**What you will do:**
Write out every entry exactly as it appears, omitting the pictures.

── Entries supplied ──

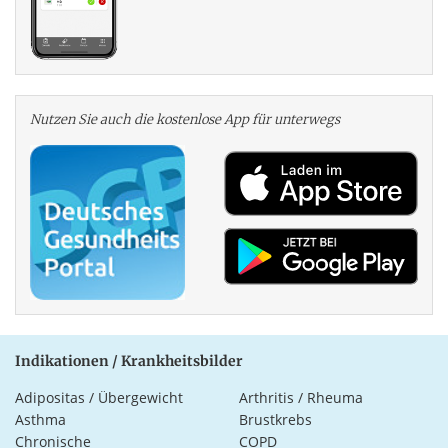
Nutzen Sie auch die kosten­lose App für unterwegs
Indikationen / Krankheitsbilder
Adipositas / Übergewicht
Arthritis / Rheuma
Asthma
Brustkrebs
Chronische
COPD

───

**Solution for this problem:**
Nutzen Sie auch die kosten­lose App für unterwegs
Indikationen / Krankheitsbilder
Adipositas / Übergewicht
Arthritis / Rheuma
Asthma
Brustkrebs
Chronische
COPD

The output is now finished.